= Beginning of Section =

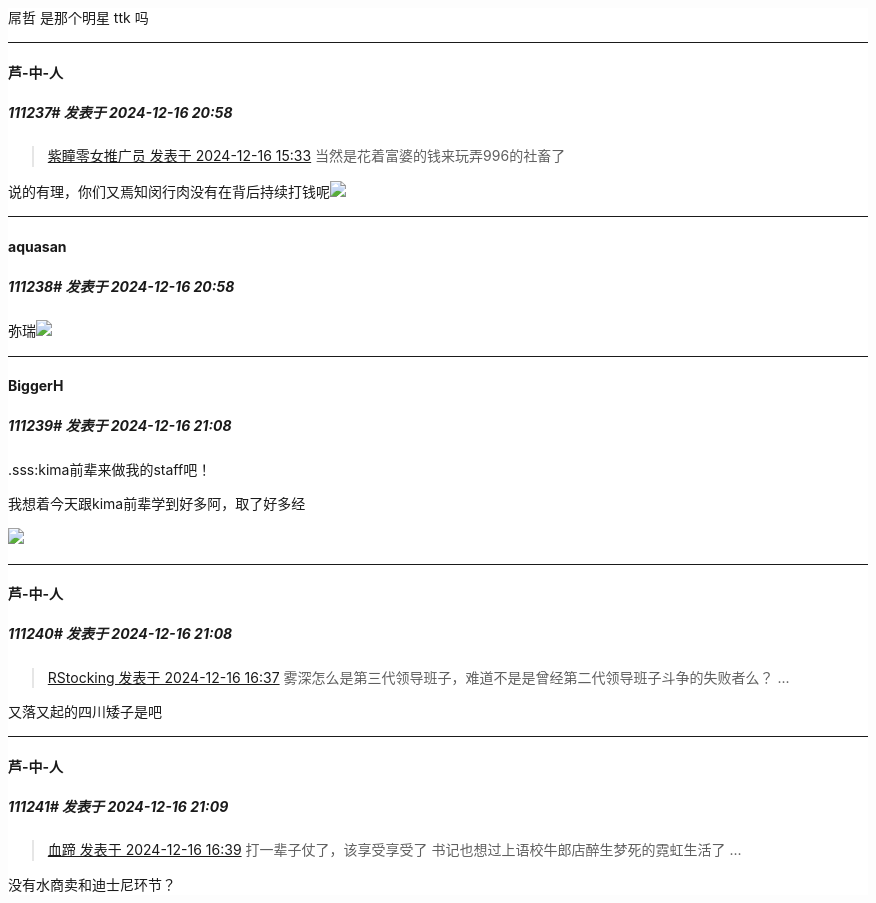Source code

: 屌哲 是那个明星 ttk 吗


*****

####  芦-中-人  
##### 111237#       发表于 2024-12-16 20:58

<blockquote><a href="httphttps://bbs.saraba1st.com/2b/forum.php?mod=redirect&amp;goto=findpost&amp;pid=66938793&amp;ptid=2184782" target="_blank">紫瞳零女推广员 发表于 2024-12-16 15:33</a>
当然是花着富婆的钱来玩弄996的社畜了</blockquote>
说的有理，你们又焉知闵行肉没有在背后持续打钱呢<img src="https://static.saraba1st.com/image/smiley/animal2017/027.png" referrerpolicy="no-referrer">

*****

####  aquasan  
##### 111238#       发表于 2024-12-16 20:58

弥瑞<img src="https://static.saraba1st.com/image/smiley/face2017/072.png" referrerpolicy="no-referrer">


*****

####  BiggerH  
##### 111239#       发表于 2024-12-16 21:08

.sss:kima前辈来做我的staff吧！

我想着今天跟kima前辈学到好多阿，取了好多经

<img src="https://static.saraba1st.com/image/smiley/face2017/067.png" referrerpolicy="no-referrer">

*****

####  芦-中-人  
##### 111240#       发表于 2024-12-16 21:08

<blockquote><a href="httphttps://bbs.saraba1st.com/2b/forum.php?mod=redirect&amp;goto=findpost&amp;pid=66939410&amp;ptid=2184782" target="_blank">RStocking 发表于 2024-12-16 16:37</a>
雾深怎么是第三代领导班子，难道不是是曾经第二代领导班子斗争的失败者么？ ...</blockquote>
又落又起的四川矮子是吧


*****

####  芦-中-人  
##### 111241#       发表于 2024-12-16 21:09

<blockquote><a href="httphttps://bbs.saraba1st.com/2b/forum.php?mod=redirect&amp;goto=findpost&amp;pid=66939441&amp;ptid=2184782" target="_blank">血蹄 发表于 2024-12-16 16:39</a>
打一辈子仗了，该享受享受了
书记也想过上语校牛郎店醉生梦死的霓虹生活了 ...</blockquote>
没有水商卖和迪士尼环节？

= End of Section =

— EXERCISE DETAILS —
Copy out every entry above character for character, omitting the pictures.

— SOLVED PROBLEM —
Source code

: 屌哲 是那个明星 ttk 吗


*****

####  芦-中-人  
##### 111237#       发表于 2024-12-16 20:58

<blockquote><a href="httphttps://bbs.saraba1st.com/2b/forum.php?mod=redirect&amp;goto=findpost&amp;pid=66938793&amp;ptid=2184782" target="_blank">紫瞳零女推广员 发表于 2024-12-16 15:33</a>
当然是花着富婆的钱来玩弄996的社畜了</blockquote>
说的有理，你们又焉知闵行肉没有在背后持续打钱呢<img src="https://static.saraba1st.com/image/smiley/animal2017/027.png" referrerpolicy="no-referrer">

*****

####  aquasan  
##### 111238#       发表于 2024-12-16 20:58

弥瑞<img src="https://static.saraba1st.com/image/smiley/face2017/072.png" referrerpolicy="no-referrer">


*****

####  BiggerH  
##### 111239#       发表于 2024-12-16 21:08

.sss:kima前辈来做我的staff吧！

我想着今天跟kima前辈学到好多阿，取了好多经

<img src="https://static.saraba1st.com/image/smiley/face2017/067.png" referrerpolicy="no-referrer">

*****

####  芦-中-人  
##### 111240#       发表于 2024-12-16 21:08

<blockquote><a href="httphttps://bbs.saraba1st.com/2b/forum.php?mod=redirect&amp;goto=findpost&amp;pid=66939410&amp;ptid=2184782" target="_blank">RStocking 发表于 2024-12-16 16:37</a>
雾深怎么是第三代领导班子，难道不是是曾经第二代领导班子斗争的失败者么？ ...</blockquote>
又落又起的四川矮子是吧


*****

####  芦-中-人  
##### 111241#       发表于 2024-12-16 21:09

<blockquote><a href="httphttps://bbs.saraba1st.com/2b/forum.php?mod=redirect&amp;goto=findpost&amp;pid=66939441&amp;ptid=2184782" target="_blank">血蹄 发表于 2024-12-16 16:39</a>
打一辈子仗了，该享受享受了
书记也想过上语校牛郎店醉生梦死的霓虹生活了 ...</blockquote>
没有水商卖和迪士尼环节？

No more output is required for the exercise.